Edit: I ask because I would "fix" this in a PR that adds CSV functionality (where the C=comma), but if it's intended functionality, that would potentially break some existing parsers.

I'm also considering adding an option for quoted CSVs (Excel compatible with character escaping) - is this something you're interested in?

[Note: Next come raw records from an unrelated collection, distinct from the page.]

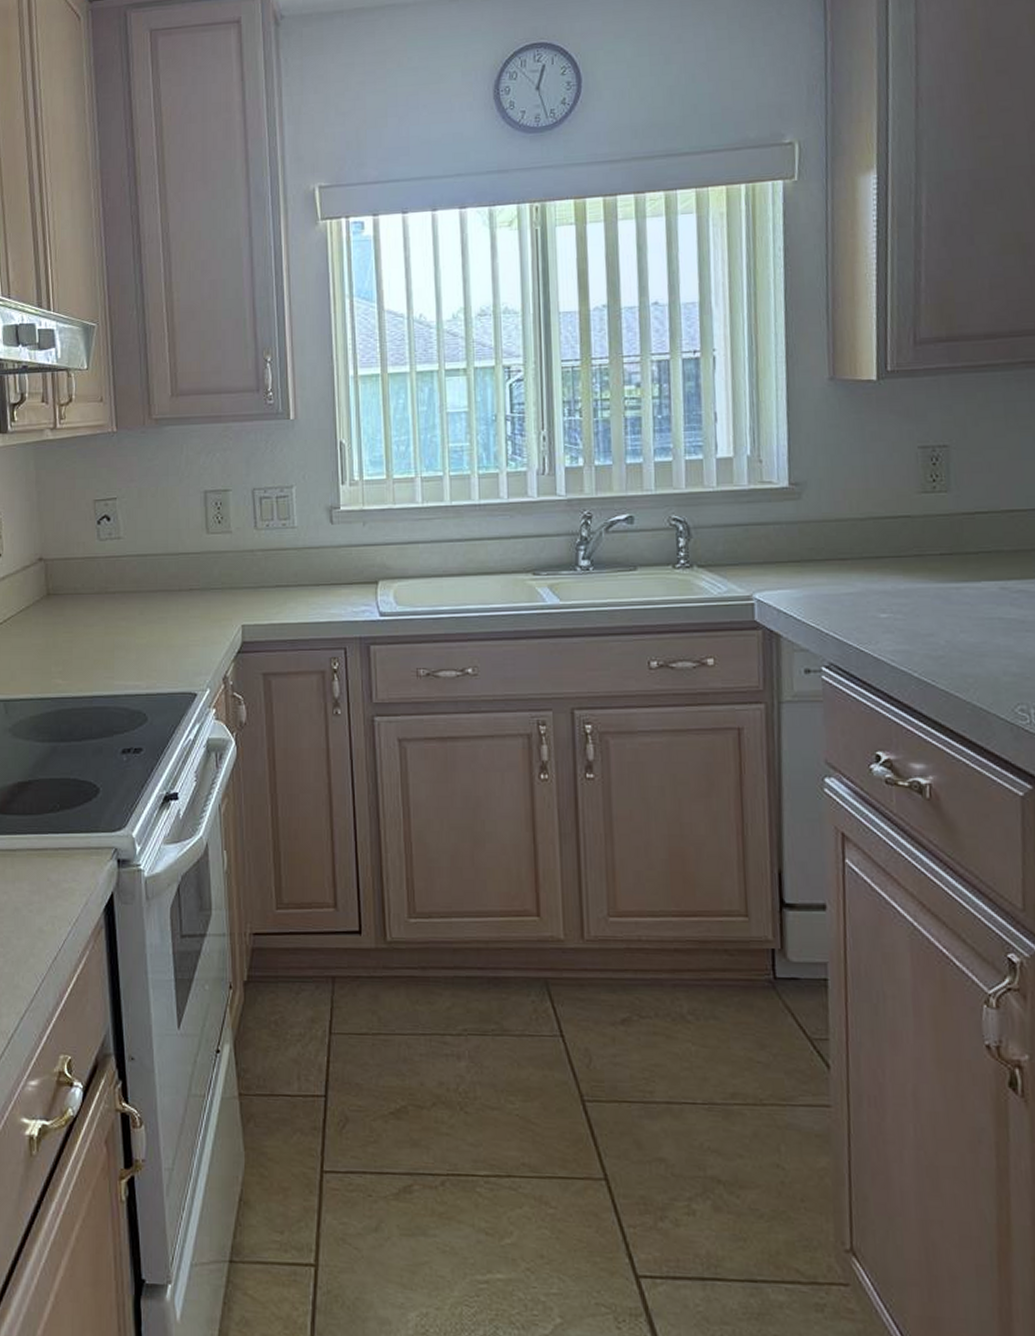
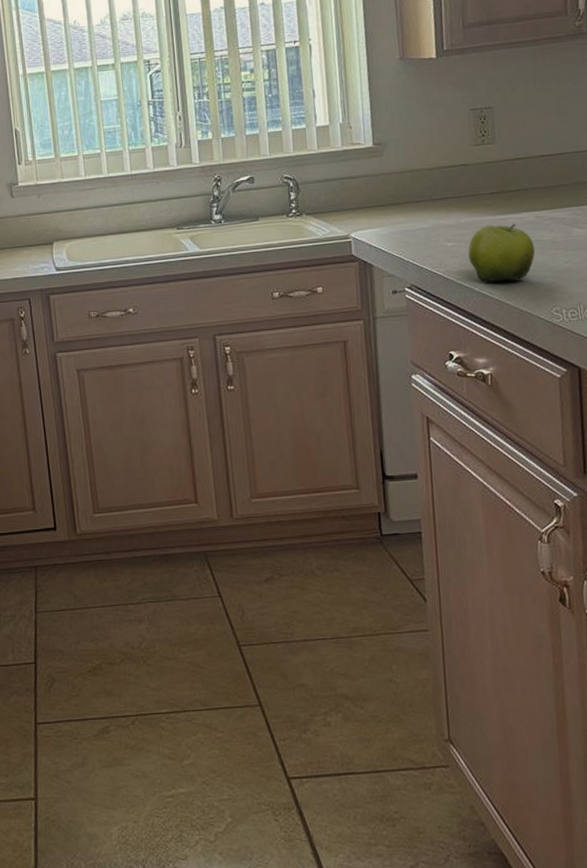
fruit: none [907,594,996,668] -> present [468,223,535,283]

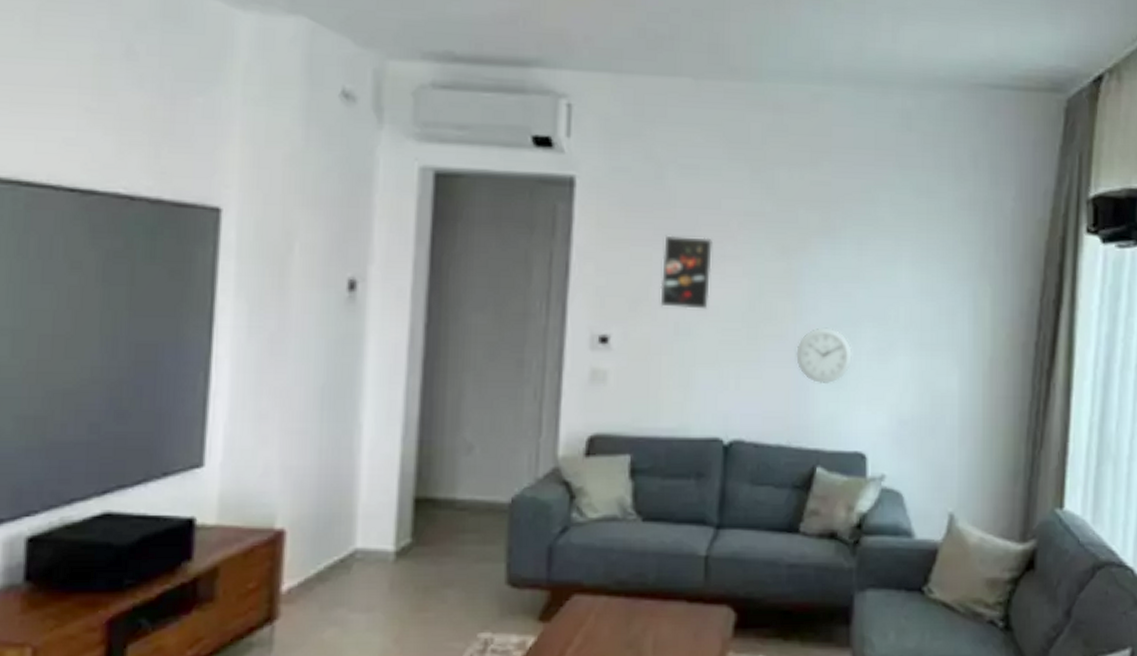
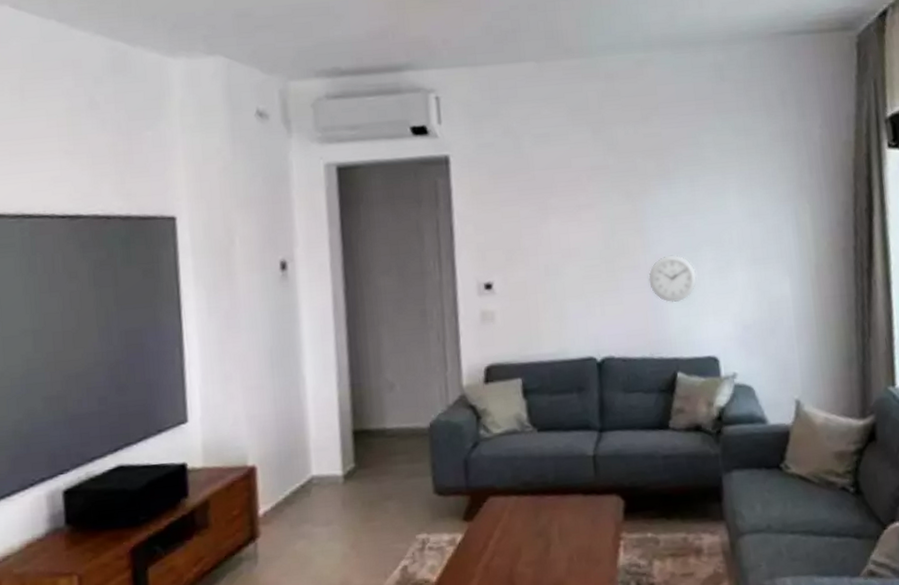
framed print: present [660,235,712,309] -> none [528,192,571,254]

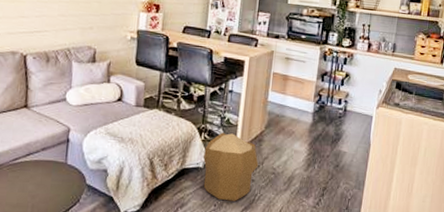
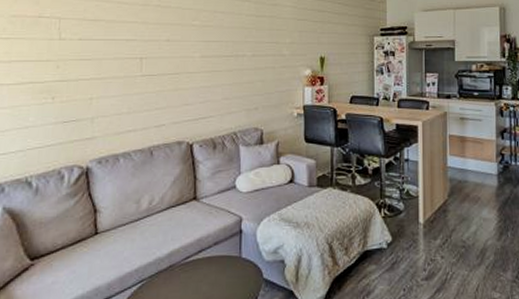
pouf: present [203,133,259,201] -> none [386,206,446,284]

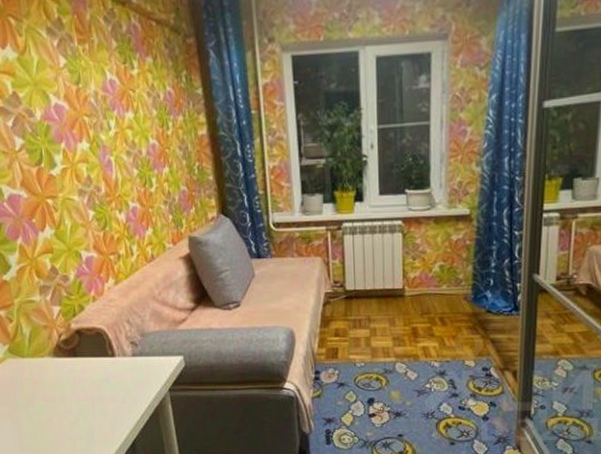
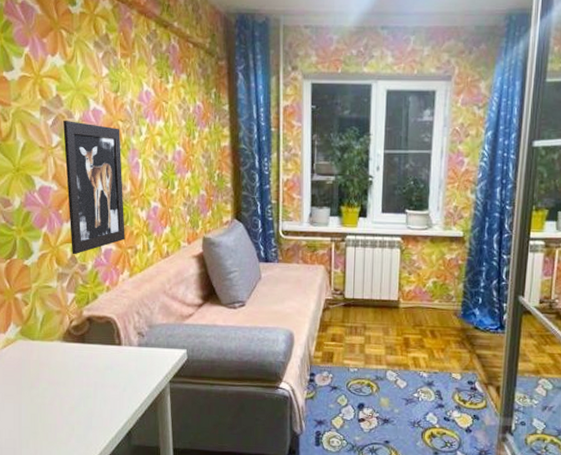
wall art: none [24,120,106,266] -> present [63,121,125,255]

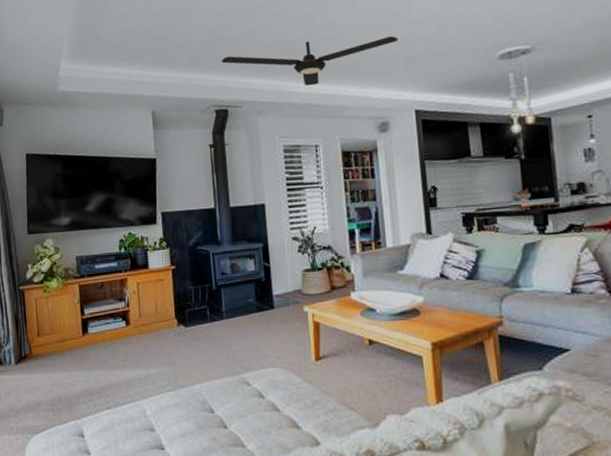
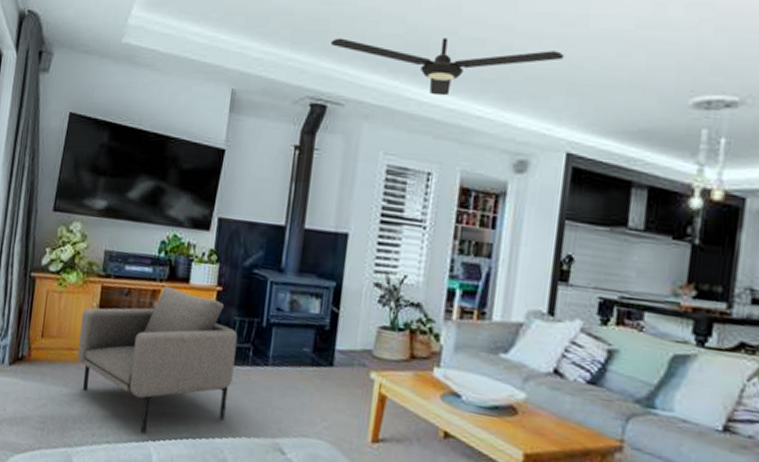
armchair: none [67,274,198,394] -> present [77,285,238,434]

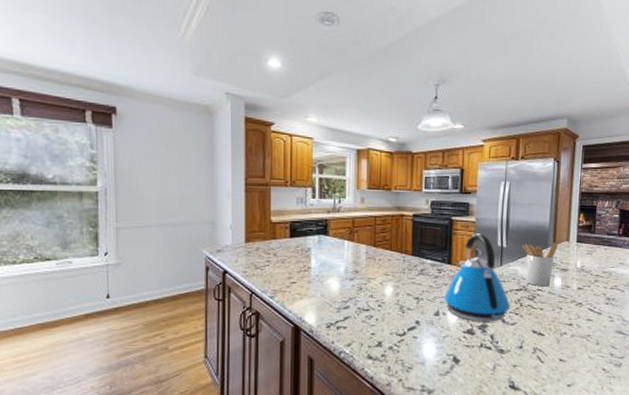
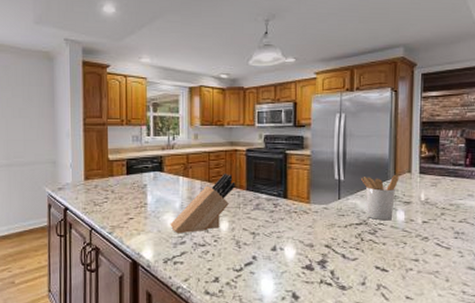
knife block: none [334,238,401,299] -> present [170,174,235,234]
kettle: present [444,233,511,322] -> none [281,167,351,258]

Edit 2: What I'm thinking is:

anotherbridge commented 1 year ago

@graememeyer @Neo23x0 Due to the delimiter being a semicolon the CSV is not valid, because some of the column values contain semicola themselves, thus giving pretending to be more columns than there should be.

I fixed this in PR #66. Since PR #59 is also tackling this problem, I did not quote the column.

Further, in my assumption the trailing delimiters arise due the fact that each element is added with a dedicated write to the file. Since then you don't know which one is the last element added you have to add the ; to avoid any issues.
I handled this by adding each column as a string that is appended to a list containing the content of one line. Instead of writing each element by itself, in the end the list is joined with the delimiter and then written to the file.